CONCORD, NH – The University System of New Hampshire (USNH), the state’s public four-year system comprising Granite State College (GSC), Keene State College (KSC), Plymouth State University (PSU), and the University of New Hampshire (UNH), is working in close partnership with state health leaders and governmental leaders to ensure that our response to the rapidly evolving COVID-19 pandemic puts the health and safety of our students, employees, and larger communities first, while also doing our utmost to preserve our ability to fulfill our mission of education and research and service.
Our approach, which will continue to evolve as rapidly developing circumstances warrant, is fully informed by and consistent with the latest data and guidance from experts from the New Hampshire Chief Epidemiologist, Chief of the New Hampshire Bureau of Infectious Disease Control, and the CDC. We are grateful for the support of our Governor and other State leaders as we navigate our way through this rapidly evolving challenge.
As a first, measured step in what is sure to be an evolving strategy, we will be restricting certain access to USNH campuses during the two-week period following spring break. The campuses will continue to operate and conduct normal business. However, students traveling during the break to areas outside of New Hampshire that pose an increased risk of infection, or who are experiencing flu-like symptoms, or have come in contact with anyone suspected or known to be infected by COVID-19, are being asked to self-quarantine and to stay away from campus for no less than two weeks. Specific guidelines for the requirement to self-quarantine have been provided to all of students and employees and will be continuously updated and communicated. The breadth of our guidelines restricting the return to campus is based upon an abundance of caution.
Students who did not spend spring break in designated higher-risk areas, who do not show flu-like symptoms and have not come in contact with people suspected or known to be infected, will be allowed to return to campus after spring break. However, they are not required to return to campus during this two-week period. Since many students will be restricted from returning, most instruction during the two-week period will be conducted through online or other remote methods.
There will be some variations from campus to campus. Plymouth State University, which returns from spring break on Monday, March 16, and which has fewer returning students from higher-risk areas, will have fewer restrictions on campus life and more class-based instruction.
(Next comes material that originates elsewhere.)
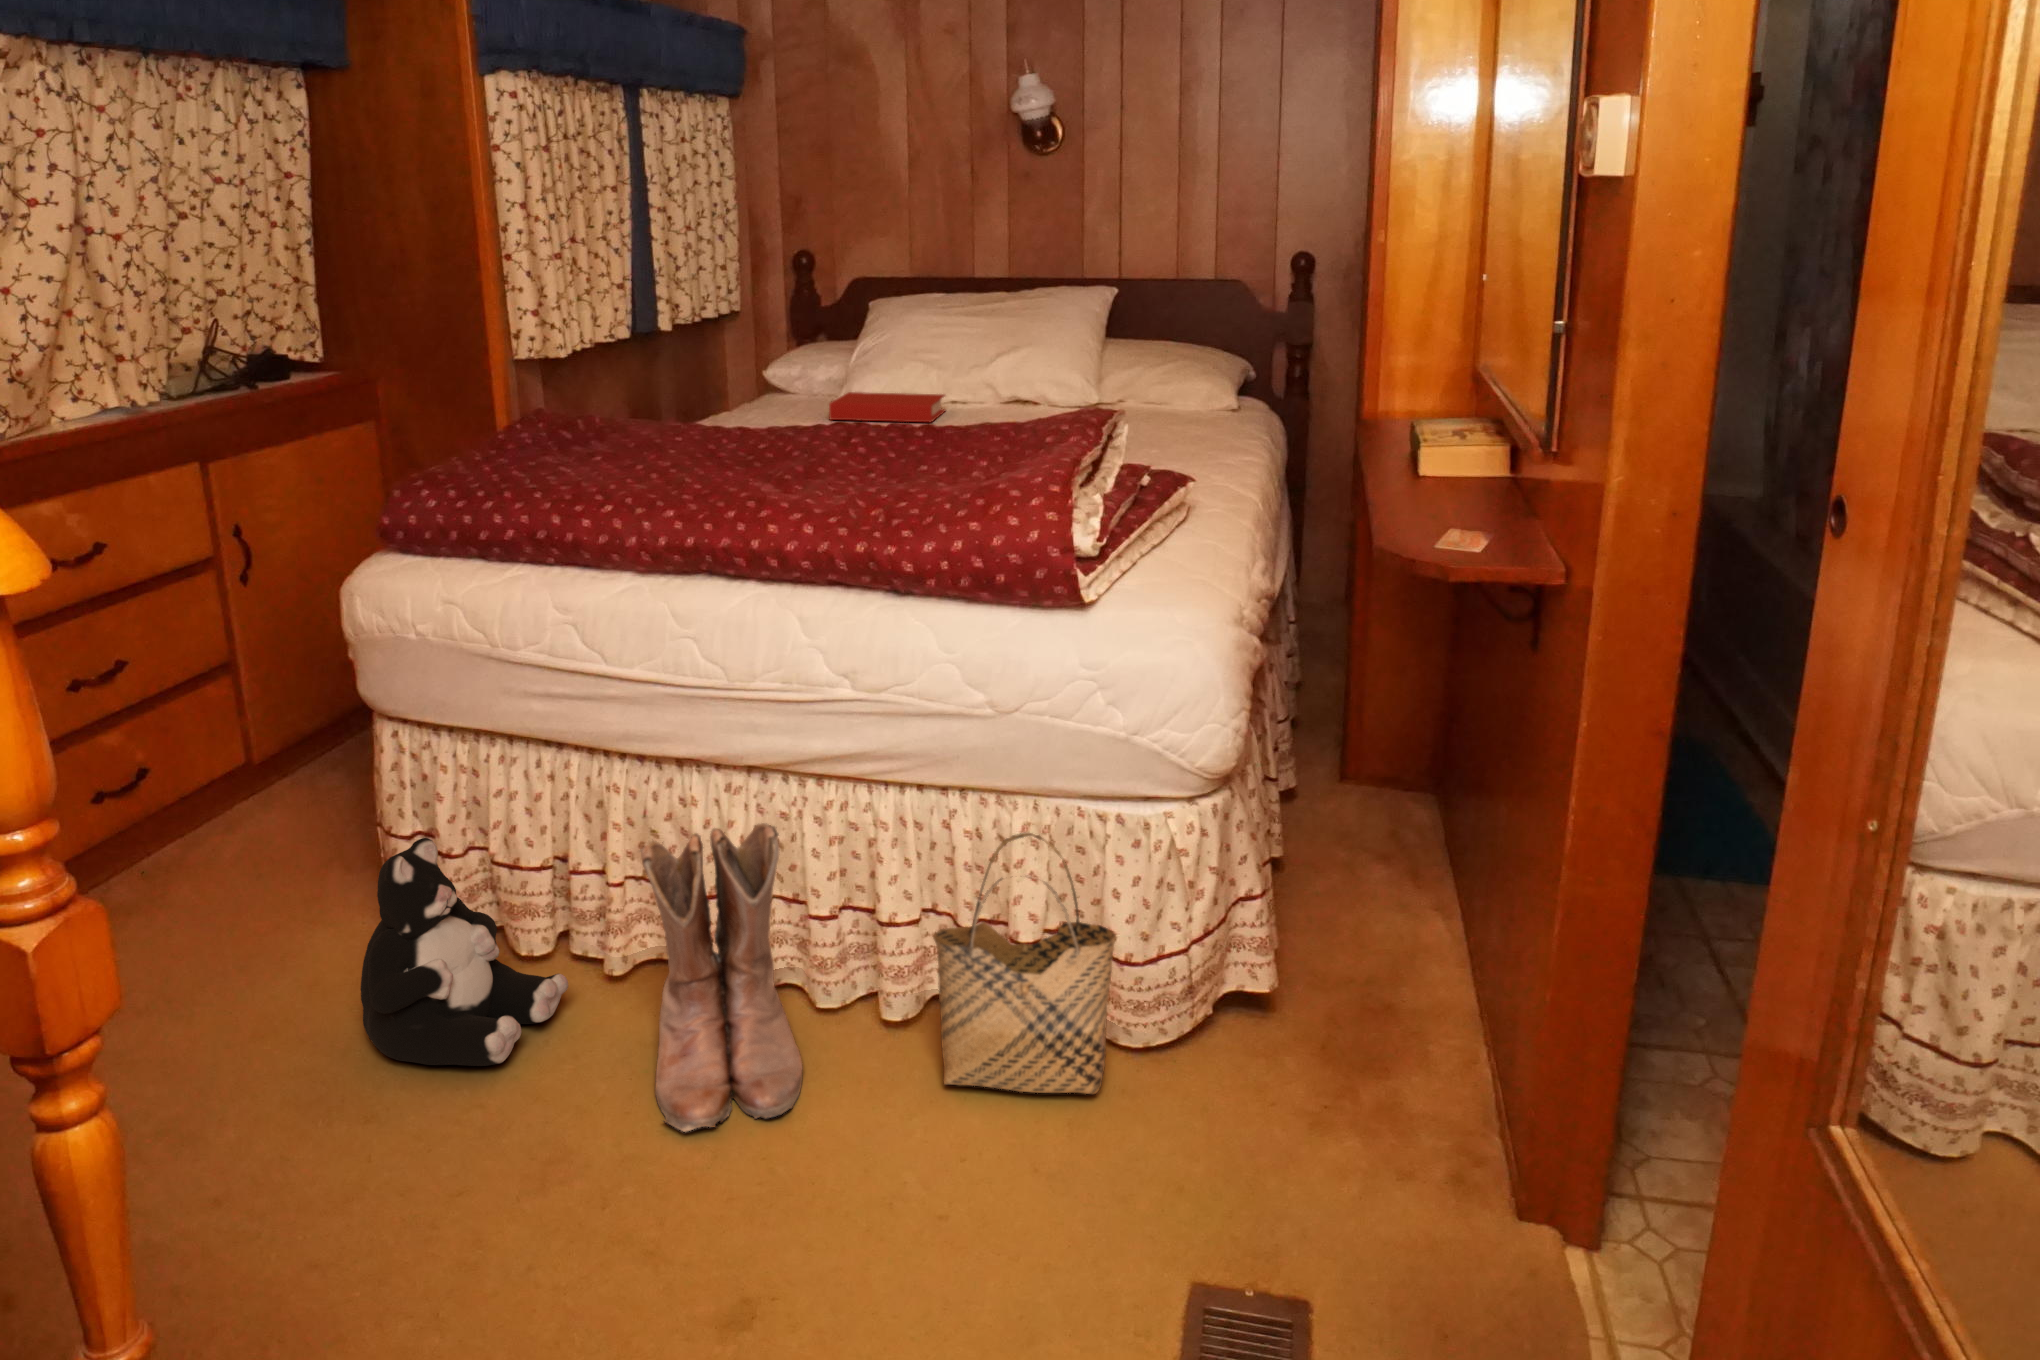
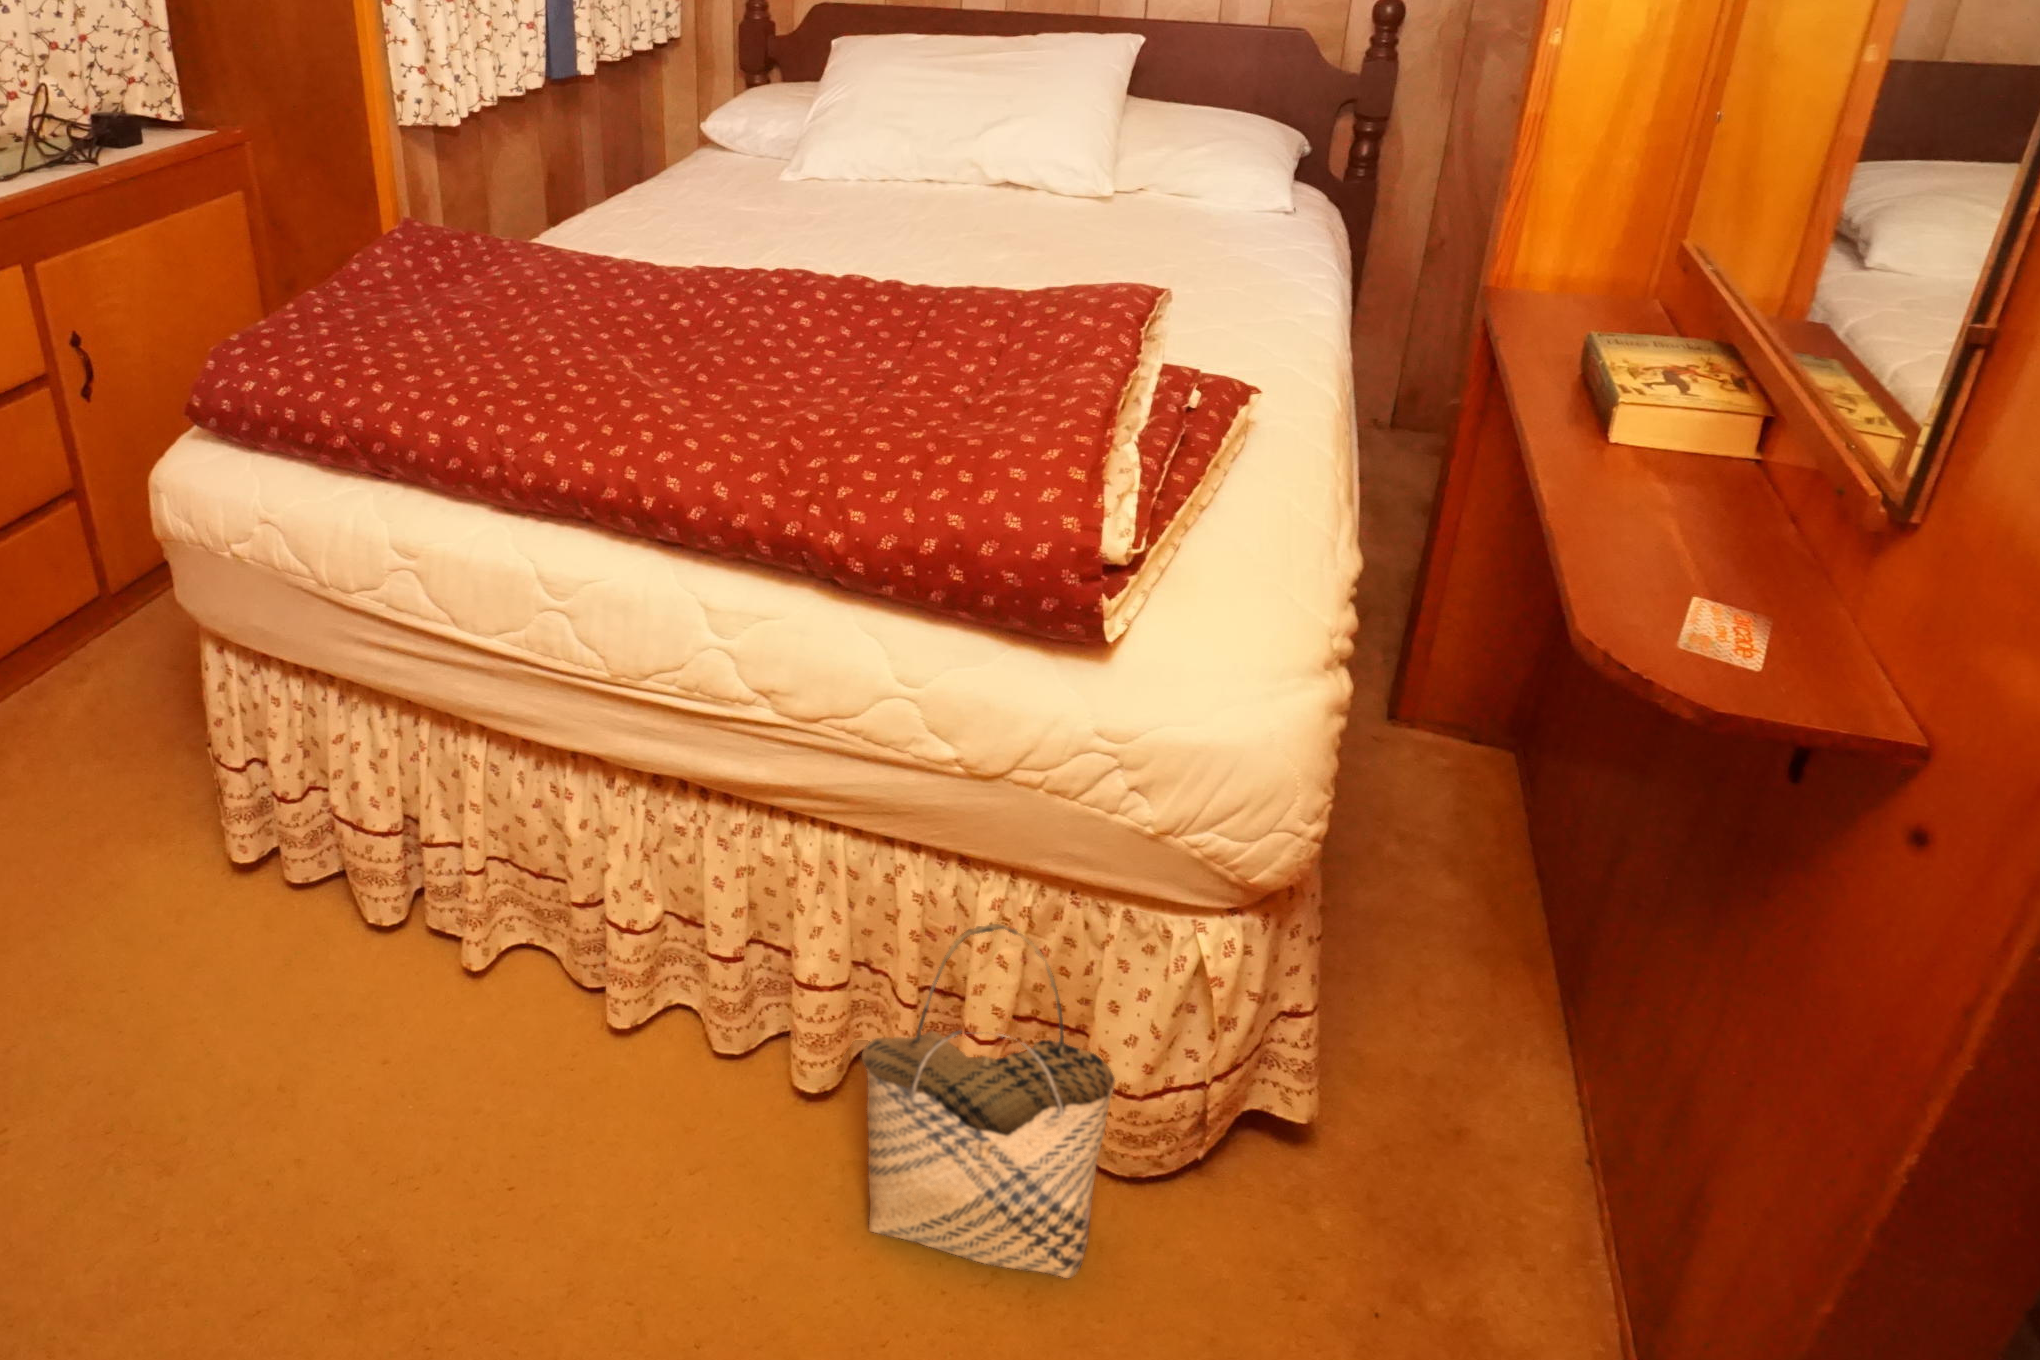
book: present [829,392,946,422] -> none [771,166,916,217]
boots: present [640,823,802,1132] -> none [476,852,688,1280]
plush toy: present [361,838,568,1066] -> none [159,828,411,1122]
UNH, which returns from spring break on March 23, and which has many more students who are residents of higher risk states, will have no class-based instruction during this two-week period and highly restrictive campus life. All classes at UNH will be delivered remotely during this two-week period, access to campus by students who do not need to quarantine will be restricted, and student campus activities will be canceled. Reflecting its particular circumstances, the Keene State College campus will be somewhat less restricted than UNH, but more restricted than PSU. Most of its courses will be delivered remotely. For specific information about how each campus is adapting this general response to its particular circumstances, please consult their websites directly.
Prior to this two-week period, during spring break, we will not close our residential campuses. Since we believe our New Hampshire campuses may in fact be safer environments than potentially higher risk areas that many of our students might otherwise travel to, we are making food service and housing options available to our students during spring break at no additional cost. We want to ensure that any student who feels safer on campus or does not have other residential options has a safe place to live during the break and transition period.
During spring break and over the course of this two-week period following spring break, we will closely monitor the spread of the virus, new guidelines and information from health officials, evolving approaches across higher education, and of course our own experiences on campus and on-line. We will also be working closely with the state to strengthen our capacity to isolate and test any students or employees who show COVID-19-like symptoms while on campus. Based on this additional information and experience, we will adjust our approach for the balance of the spring semester. In the best of circumstances, we will be able to resume in-class activities and gradually return to a more normal campus life. On the other hand, it is very possible that we will have to continue remote teaching and further tighten the restrictions on access to campus.
We recognize that this is a stressful and disorienting moment for everyone. Our first principle is to protect public health and wellbeing. We are attempting to fulfill our mission as public educators as best we can under these difficult circumstances without in any way compromising the health and safety of our students, employees and communities.
About the University System of New Hampshire
The University System of New Hampshire (USNH) enrolls 32,000 students and consists of four public institutions: Granite State College, Keene State College, Plymouth State University and the University of New Hampshire. USNH strives to ensure the availability of appropriate and accessible higher educational opportunities throughout New Hampshire and addresses critical state workforce needs. A 29-member Board of Trustees is responsible for overseeing the University System.